* [Zu erledigende Aufgaben]
A - Gib aus dem Textausschnitt alles von „In Frankreich stand“ bis hinunter zu „deren Forderungen identifizieren.“ wortgetreu wieder.
B - Zwischen welchen beiden Orten verlief laut Textausschnitt der Demonstrationszug in Paris?
C - Entscheide für jede Aussage, ob sie mit dem Textausschnitt übereinstimmt, und belege dies mit einem wörtlichen Zitat: (i) Das Innenministerium schätzte die Zahl der Schläger des Schwarzen Blocks auf 1000 bis 2000. (ii) Die Bewegung der Gelben Westen hat sich den Gewerkschaften als Ganzes angeschlossen. (iii) Die Demonstrationen zum 1. Mai fanden nur in Paris statt.

* [Textausschnitt]
• • • • • • •

Viele Gelbe Westen mischen sich unter die Gewerkschaftskundgebungen / Zusammenstöße zwischen Polizei und Schwarzem Block

  • Von Ralf Klingsieck, Paris
  • Lesedauer: 3 Min.

In Frankreich stand der 1. Mai in diesem Jahr im Zeichen der Farben Schwarz, Rot und Gelb. Überschattet wurde der Tag der Arbeit in Paris durch Zusammenstöße zwischen dem sogenannten Schwarzen Block und der Polizei. Zu den traditionellen Demonstrationen in Paris und mehr als 200 weiteren großen und kleineren Städten, an denen sich nach Angaben des Innenministeriums 151.000 Menschen beteiligten - 40.000 allein in der Hauptstadt - hatten mehrere Gewerkschaften aufgerufen, deren Farbe traditionell Rot ist. Und auch wenn die Bewegung der Gelben Westen 24 Wochen nach Beginn ihrer Protestaktionen Distanz zu den Gewerkschaften wahrt, die sie dem von ihnen pauschal kritisierten »System« zuordnet, mischten sich viele Gelbe Westen individuell unter die Demonstranten, weil sie sich mit deren Forderungen identifizieren.

In Paris hatten sich einige Gelbwesten sogar an die Spitze des Demonstrationszuges der Gewerkschaften gesetzt, von wo sie gewaltsam den Vorsitzenden der Gewerkschaft CGT, Philippe Martinez, und andere Persönlichkeiten verdrängt hatten. Der Demonstrationszug, der vom Montparnasse-Bahnhof zum Place d’Italie verlief, wurde - wie schon am 1. Mai des Vorjahres - durch Schwarze-Block-Schläger aus dem In- und Ausland unterwandert, die durch ihre Gewaltakte viel Aufmerksamkeit auf sich zogen. Immer wieder suchten sie Konfrontation mit der Polizei, um danach schnell wieder in der Menschenmasse des Demonstrationszuges unterzutauchen und sich so der Verhaftung zu entziehen. Ihre Zahl wurde vom Innenministerium auf 1000 bis 2000 geschätzt. Seit Wochen war über das Internet dazu aufgerufen worden, der Regierung »die Hölle zu bereiten« und Paris in die »Hauptstadt des Aufstands« zu verwandeln.

• • • • • • •

* [Bereitgestelltes Material]
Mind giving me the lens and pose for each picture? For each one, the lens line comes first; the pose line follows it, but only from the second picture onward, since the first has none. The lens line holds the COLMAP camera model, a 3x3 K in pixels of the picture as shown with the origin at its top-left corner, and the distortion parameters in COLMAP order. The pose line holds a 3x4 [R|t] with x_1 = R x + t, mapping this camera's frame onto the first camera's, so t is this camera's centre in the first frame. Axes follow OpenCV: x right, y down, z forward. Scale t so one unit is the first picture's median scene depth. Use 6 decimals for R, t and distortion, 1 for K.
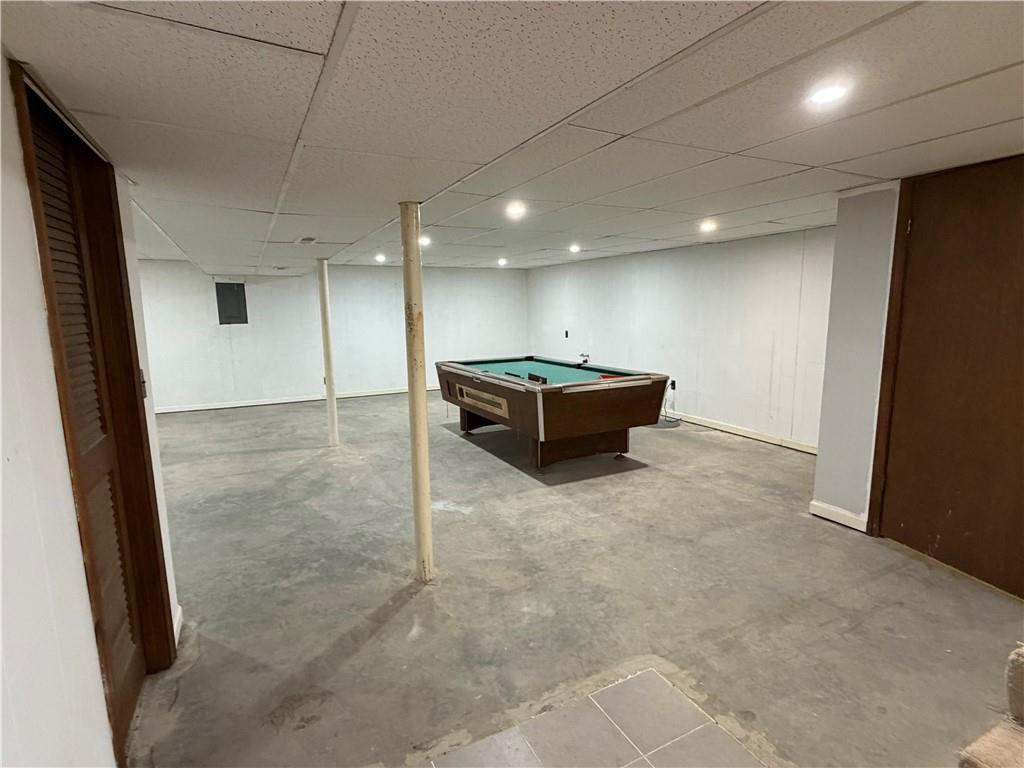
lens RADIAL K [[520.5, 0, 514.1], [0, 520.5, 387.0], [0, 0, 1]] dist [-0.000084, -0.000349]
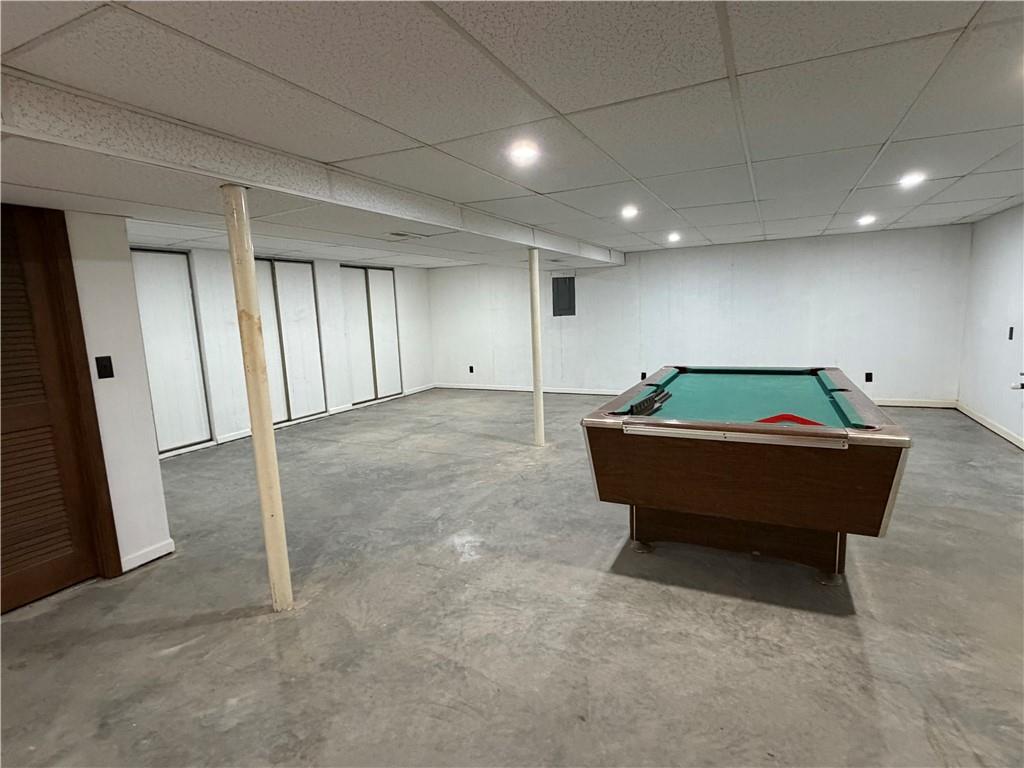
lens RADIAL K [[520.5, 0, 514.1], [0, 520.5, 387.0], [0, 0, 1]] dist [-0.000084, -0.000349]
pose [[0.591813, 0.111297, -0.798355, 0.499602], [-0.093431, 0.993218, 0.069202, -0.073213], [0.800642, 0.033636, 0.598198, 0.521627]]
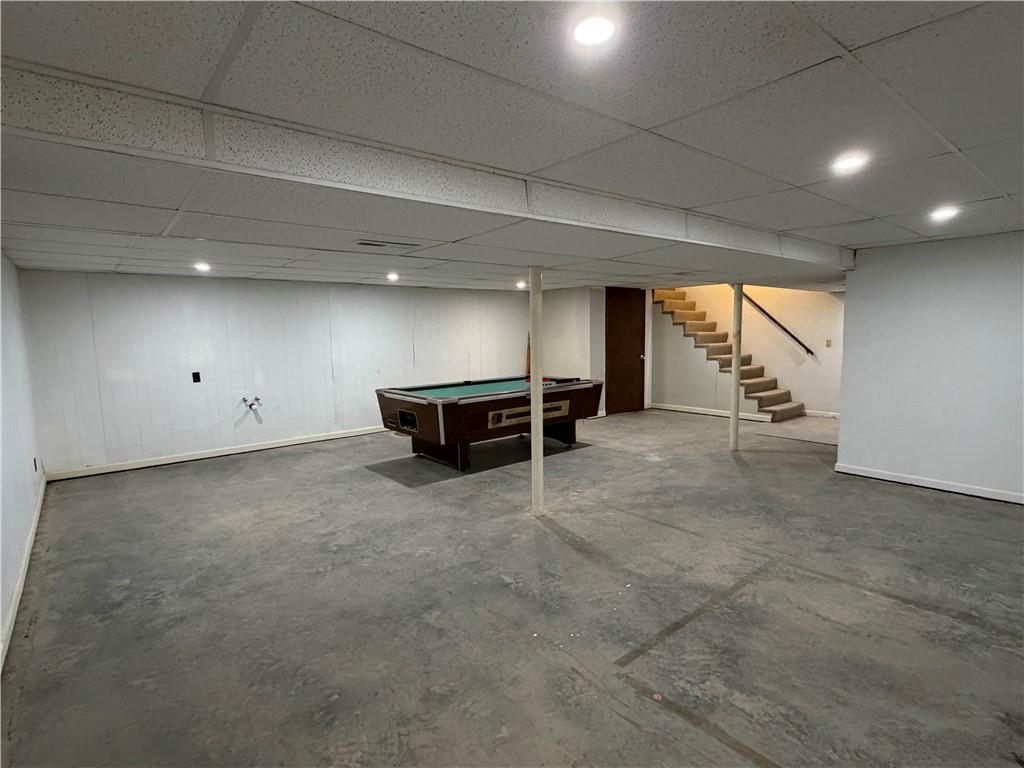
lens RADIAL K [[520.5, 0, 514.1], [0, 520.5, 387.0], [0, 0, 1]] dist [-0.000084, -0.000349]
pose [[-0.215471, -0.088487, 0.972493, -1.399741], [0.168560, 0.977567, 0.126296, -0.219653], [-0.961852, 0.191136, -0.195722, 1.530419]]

• • • • • • •

* [Antworten je Aufgabe]
A -
In Frankreich stand der 1. Mai in diesem Jahr im Zeichen der Farben Schwarz, Rot und Gelb. Überschattet wurde der Tag der Arbeit in Paris durch Zusammenstöße zwischen dem sogenannten Schwarzen Block und der Polizei. Zu den traditionellen Demonstrationen in Paris und mehr als 200 weiteren großen und kleineren Städten, an denen sich nach Angaben des Innenministeriums 151.000 Menschen beteiligten - 40.000 allein in der Hauptstadt - hatten mehrere Gewerkschaften aufgerufen, deren Farbe traditionell Rot ist. Und auch wenn die Bewegung der Gelben Westen 24 Wochen nach Beginn ihrer Protestaktionen Distanz zu den Gewerkschaften wahrt, die sie dem von ihnen pauschal kritisierten »System« zuordnet, mischten sich viele Gelbe Westen individuell unter die Demonstranten, weil sie sich mit deren Forderungen identifizieren.

B - Er verlief vom Montparnasse-Bahnhof zum Place d’Italie.

C -
(i) Ja: „Ihre Zahl wurde vom Innenministerium auf 1000 bis 2000 geschätzt.“
(ii) Nein: „auch wenn die Bewegung der Gelben Westen 24 Wochen nach Beginn ihrer Protestaktionen Distanz zu den Gewerkschaften wahrt“
(iii) Nein: „in Paris und mehr als 200 weiteren großen und kleineren Städten“